First, consider a window's shape. Irregularly shaped windows, such trapezoidal windows or a curved wall of windows, present unique challenges for shading. For standard double-hung windows, which are common in all styles of houses, any type of shade can be compatible. However, for hinged windows like awnings, it’s important to consider what shades will accommodate how the windows open. Some window treatments are impractical for certain kinds of windows, like wood blinds on a curved window or manual shades on hard-to-reach windows/ Roman shades on a slanted window. However, shades can be tailored to fit unique and irregularly shaped windows, including curvilinear clerestory windows and other arched windows. Lutron’s service providers offer shades that can be customized to fit even irregular spaces.
Color and openness
Specifiers should also think about fabric performance properties such as color and openness, which play important roles in light transmission, glare reduction, and visibility. Openness is a measurement of the tightness of a fabric’s weave, which corresponds to its ability to filter in light. Solar shades can be woven precisely to let more or less light into a space. The more light comes through a fabric, the less privacy users have—and the greater the connection with the surroundings. The tighter the weave, the less light comes through, proffering greater privacy, less visibility, and more light reflected away, keeping the space cooler.
“Color has an enormous and counterintuitive impact on a shade’s general performance,” explains Goldblatt. There’s a common—and true—perception that darker fabrics mean greater heat gain. But in fact, they have lower visual light transmission (Tv), which means they reduce glare and improve connection to surroundings. A living room with a skyline view that gets intense sun during the afternoon might be a candidate for a dark shade, which would allow residents to enjoy their view without the glare or UV absorption. However, the darker the fabric, the more light will be absorbed, the hotter the fabric will get, and the less the shade will mitigate thermal buildup from the sun on the interior.
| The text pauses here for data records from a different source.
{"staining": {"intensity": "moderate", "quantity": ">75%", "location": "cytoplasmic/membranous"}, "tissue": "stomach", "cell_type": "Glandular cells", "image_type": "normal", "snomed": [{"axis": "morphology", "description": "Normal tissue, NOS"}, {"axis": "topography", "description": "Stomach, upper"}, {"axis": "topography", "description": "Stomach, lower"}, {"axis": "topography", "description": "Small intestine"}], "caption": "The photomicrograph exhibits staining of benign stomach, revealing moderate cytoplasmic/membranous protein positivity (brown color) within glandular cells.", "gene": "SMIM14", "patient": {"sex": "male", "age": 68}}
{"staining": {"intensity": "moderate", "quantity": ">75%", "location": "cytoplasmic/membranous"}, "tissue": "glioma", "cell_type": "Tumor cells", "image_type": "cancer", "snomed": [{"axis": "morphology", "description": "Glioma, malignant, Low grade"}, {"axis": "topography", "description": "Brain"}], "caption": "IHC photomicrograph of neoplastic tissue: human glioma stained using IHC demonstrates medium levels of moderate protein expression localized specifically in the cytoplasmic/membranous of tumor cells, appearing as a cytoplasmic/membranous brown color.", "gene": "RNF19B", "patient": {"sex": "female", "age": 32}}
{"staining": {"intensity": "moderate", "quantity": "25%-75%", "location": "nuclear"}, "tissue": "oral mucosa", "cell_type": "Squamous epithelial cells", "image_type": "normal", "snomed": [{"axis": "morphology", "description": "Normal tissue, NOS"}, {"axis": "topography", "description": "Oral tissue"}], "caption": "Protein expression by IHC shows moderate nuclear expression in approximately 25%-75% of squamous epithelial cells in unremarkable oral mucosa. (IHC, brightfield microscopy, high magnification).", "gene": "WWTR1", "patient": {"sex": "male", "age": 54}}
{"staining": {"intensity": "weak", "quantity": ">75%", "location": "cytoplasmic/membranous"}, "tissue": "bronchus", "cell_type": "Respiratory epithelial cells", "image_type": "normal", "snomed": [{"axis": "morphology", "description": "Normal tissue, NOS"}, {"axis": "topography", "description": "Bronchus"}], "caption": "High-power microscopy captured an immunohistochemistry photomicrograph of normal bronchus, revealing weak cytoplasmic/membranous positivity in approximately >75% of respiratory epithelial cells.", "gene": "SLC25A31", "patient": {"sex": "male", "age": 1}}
Lighter colors are advantageous in indirect light environments with less need for glare reduction. They reflect more solar radiation, preserving indoor temperatures while reducing visibility. Designers can also choose dual-sided fabrics, which have one color on the exterior and another on the interior, to meet all of their clients’ needs. “If your objective is to have both incredible light reflectivity to keep the space cool, and an incredible connection to your outdoor surroundings, ideally you'd choose a white exterior and a dark gray interior. Several fabrics in Lutron’s collection can do that, including many twills, such as Basketweave 27 and T screen.”
Light-colored fabrics reflect solar radiation to keep the interior cool in direct sunlight.
Accessibility & Automation Integrations
A study conducted by the US Department of Energy found that 75% of manual residential window coverings remain in the same position every day. Participants reported initially moving them to meet a privacy need or to reduce glare, and then rarely adjusting them. “People just do not move their shades unless they’re automated,” explains Goldblatt. Why? “I think we've all probably tried to control a Venetian blind or a mini blind with those string mechanisms, which are a pain, and also a child hazard,” he continues. But when people don’t adjust their shades, they don’t get the benefits of daylight management.
Automation allows people to create the right amount of light for any activity, synchronize with daylight cycles, anticipate needs for glare reduction and privacy, and integrate all of this into a single push-button process. Designers can talk to their clients about the ways that they use their spaces so that they understand the full benefits of automation.
The more complex the shade and the more inaccessible the window, the greater the benefit from automation. Homes with angled or skylight windows, many windows, or windows with multiple shades, can improve accessibility by incorporating automation. “There might be a solar shade, a roller, and then drapery on the outside, with layered textures and colors,” explains Goldblatt. “Every time you add another layer, you're multiplying the benefits of automation.”
Shades can be set to move on schedules, depending on the day of the week or time of year to create a seamless connection with the outdoors and make the most of daylight. For example, blackout shades in a bedroom can be set to raise 10% when a person wants to wake up. This would allow them to rise gradually without being jolted awake by the full harshness of the morning sun. Or a family may want shades up during the day to enjoy a connection with the outdoors, but down for privacy at dinner. They can also be set based on residents’ geolocation, keeping shades raised when they are home and lowered when they leave to avoid unnecessary UV damage to furniture.